Seminar | March 2 | 2-3 p.m. | 60 Evans Hall
Prof. Kathryn Moler, Stanford University, Physics & Applied Physics
Emergent phenomena in quantum systems often exhibit magnetic signatures. In this talk, I will describe how to use the current in a ring to access fundamental and topological properties of quantum states of charge-carrying particles.
Applying a magnetic flux through a ring creates a phase gradient, in response to which a current flows, creating magnetic fields that we measure with a scanning SQUID microscope. I will take you on a tour of currents and phases in common and exotic quantum materials. Gold rings are normal metals with finite resistance down to the lowest measured temperatures. Remarkably, they nevertheless carry currents that flow forever (called persistent currents), whose sign and magnitude are a test of quantum theories of disordered metals. Aluminum rings superconduct at low temperatures, and are an ideal model system to study superconducting fluctuations.

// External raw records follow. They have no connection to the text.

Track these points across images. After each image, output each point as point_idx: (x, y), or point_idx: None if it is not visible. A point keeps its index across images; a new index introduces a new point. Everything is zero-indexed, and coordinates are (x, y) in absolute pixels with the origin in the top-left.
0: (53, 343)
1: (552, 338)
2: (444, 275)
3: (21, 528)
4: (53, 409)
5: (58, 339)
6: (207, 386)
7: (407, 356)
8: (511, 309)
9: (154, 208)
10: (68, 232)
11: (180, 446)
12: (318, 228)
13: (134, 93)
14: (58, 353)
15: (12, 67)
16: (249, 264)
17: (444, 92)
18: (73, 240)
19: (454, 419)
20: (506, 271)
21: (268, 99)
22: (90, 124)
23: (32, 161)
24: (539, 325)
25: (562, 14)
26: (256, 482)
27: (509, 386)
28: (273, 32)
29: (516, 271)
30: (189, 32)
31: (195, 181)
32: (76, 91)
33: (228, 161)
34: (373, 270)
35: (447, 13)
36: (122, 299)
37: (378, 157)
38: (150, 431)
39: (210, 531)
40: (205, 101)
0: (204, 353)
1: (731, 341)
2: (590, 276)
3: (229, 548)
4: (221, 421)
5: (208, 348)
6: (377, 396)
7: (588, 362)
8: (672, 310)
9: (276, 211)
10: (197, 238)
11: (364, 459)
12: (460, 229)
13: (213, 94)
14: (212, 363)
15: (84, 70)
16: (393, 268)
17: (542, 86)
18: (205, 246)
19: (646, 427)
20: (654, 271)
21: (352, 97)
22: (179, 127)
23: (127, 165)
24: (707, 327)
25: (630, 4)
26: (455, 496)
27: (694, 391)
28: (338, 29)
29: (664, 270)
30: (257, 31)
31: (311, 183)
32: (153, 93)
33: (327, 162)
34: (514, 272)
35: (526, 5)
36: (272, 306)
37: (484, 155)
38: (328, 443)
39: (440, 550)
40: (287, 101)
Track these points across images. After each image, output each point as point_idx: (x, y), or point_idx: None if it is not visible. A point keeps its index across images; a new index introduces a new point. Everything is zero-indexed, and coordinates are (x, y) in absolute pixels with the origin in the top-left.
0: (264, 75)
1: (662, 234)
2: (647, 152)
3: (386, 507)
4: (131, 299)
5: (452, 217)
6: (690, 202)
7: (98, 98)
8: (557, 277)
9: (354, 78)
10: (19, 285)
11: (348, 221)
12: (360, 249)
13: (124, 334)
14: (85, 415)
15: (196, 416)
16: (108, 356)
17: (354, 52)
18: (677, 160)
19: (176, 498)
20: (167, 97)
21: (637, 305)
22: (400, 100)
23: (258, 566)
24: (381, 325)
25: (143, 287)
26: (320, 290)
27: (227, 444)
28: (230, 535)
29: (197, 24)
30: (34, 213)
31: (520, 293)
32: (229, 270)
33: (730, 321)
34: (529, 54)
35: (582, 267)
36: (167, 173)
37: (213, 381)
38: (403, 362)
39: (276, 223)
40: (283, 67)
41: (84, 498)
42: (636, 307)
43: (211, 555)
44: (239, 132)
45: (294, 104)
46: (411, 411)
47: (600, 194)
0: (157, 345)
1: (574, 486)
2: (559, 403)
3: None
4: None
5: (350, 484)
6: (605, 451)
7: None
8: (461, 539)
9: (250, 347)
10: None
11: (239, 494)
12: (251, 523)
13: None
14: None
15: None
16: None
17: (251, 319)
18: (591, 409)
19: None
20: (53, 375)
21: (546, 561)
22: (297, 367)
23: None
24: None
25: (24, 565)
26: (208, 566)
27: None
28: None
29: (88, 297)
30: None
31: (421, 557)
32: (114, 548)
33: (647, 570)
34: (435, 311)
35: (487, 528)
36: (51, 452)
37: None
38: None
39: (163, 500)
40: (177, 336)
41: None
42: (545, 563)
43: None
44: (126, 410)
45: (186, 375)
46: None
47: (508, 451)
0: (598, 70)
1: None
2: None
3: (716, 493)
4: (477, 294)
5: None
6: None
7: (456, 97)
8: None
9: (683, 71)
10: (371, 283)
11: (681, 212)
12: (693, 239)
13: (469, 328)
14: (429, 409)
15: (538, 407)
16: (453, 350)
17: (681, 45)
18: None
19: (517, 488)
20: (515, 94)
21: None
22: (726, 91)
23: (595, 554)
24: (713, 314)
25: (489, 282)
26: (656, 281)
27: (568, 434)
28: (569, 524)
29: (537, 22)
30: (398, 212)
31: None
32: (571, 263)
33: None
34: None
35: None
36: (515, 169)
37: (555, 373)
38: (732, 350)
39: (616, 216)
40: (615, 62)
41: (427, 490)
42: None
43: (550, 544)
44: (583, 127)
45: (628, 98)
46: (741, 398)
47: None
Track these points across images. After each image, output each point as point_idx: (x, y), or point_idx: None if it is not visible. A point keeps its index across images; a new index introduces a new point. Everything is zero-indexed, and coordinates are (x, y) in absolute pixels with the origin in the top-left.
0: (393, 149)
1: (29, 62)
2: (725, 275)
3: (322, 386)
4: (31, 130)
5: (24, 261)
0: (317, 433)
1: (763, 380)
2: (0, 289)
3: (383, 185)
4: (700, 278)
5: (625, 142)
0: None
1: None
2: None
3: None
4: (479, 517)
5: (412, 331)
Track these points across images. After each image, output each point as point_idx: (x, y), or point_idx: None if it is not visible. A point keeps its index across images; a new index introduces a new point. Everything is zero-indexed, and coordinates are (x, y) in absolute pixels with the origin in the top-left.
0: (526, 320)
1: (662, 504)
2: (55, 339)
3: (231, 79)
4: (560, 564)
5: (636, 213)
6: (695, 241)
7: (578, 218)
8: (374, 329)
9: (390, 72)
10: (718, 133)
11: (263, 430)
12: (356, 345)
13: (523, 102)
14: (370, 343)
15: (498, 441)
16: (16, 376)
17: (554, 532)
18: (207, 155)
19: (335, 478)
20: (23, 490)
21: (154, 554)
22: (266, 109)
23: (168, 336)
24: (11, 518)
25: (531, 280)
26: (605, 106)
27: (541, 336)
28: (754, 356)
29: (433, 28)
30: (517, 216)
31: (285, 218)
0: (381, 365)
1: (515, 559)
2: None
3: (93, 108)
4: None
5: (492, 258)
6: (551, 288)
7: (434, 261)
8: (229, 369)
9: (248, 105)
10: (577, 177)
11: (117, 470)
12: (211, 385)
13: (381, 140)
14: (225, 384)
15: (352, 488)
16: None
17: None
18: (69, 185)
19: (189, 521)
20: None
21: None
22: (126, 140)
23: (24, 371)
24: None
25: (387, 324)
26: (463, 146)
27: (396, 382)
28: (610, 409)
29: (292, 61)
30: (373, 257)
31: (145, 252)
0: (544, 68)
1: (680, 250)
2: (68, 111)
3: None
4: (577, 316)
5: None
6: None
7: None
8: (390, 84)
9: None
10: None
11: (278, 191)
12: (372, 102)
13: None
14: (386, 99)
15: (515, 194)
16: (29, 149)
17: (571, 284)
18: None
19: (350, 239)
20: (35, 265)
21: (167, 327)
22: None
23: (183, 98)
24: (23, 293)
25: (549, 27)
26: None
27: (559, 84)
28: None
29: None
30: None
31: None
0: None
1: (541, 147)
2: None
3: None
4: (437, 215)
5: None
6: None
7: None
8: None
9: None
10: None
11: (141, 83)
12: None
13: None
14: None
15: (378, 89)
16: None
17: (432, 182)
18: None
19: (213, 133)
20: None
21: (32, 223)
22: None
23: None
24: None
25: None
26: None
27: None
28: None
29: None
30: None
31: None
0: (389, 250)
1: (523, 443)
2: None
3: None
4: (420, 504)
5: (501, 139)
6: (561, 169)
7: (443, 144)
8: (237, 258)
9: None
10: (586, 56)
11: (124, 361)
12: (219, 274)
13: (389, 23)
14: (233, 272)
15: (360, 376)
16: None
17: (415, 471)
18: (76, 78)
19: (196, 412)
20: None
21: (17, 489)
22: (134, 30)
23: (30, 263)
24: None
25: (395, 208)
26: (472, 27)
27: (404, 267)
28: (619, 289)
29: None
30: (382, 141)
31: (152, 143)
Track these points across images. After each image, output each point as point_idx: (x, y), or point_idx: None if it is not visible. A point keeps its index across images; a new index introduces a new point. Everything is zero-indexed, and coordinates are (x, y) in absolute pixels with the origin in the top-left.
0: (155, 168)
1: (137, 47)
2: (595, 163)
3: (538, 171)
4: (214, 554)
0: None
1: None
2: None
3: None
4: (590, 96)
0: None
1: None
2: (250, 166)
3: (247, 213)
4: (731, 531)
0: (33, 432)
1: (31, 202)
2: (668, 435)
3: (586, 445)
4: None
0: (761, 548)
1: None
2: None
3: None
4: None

The strong agreement of theory and experiment in conventional metals and superconductors sets the stage to study superconducting rings interrupted by a single Josephson junction. This geometry allows us to measure a fundamental and informative property of the junction, called the current-phase relation. In junctions made of topological materials, the current could theoretically be 4pi-periodic rather than 2pi-periodic as a function of the phase winding in the ring. I will report on progress towards this smoking-gun signature for Majorana modes.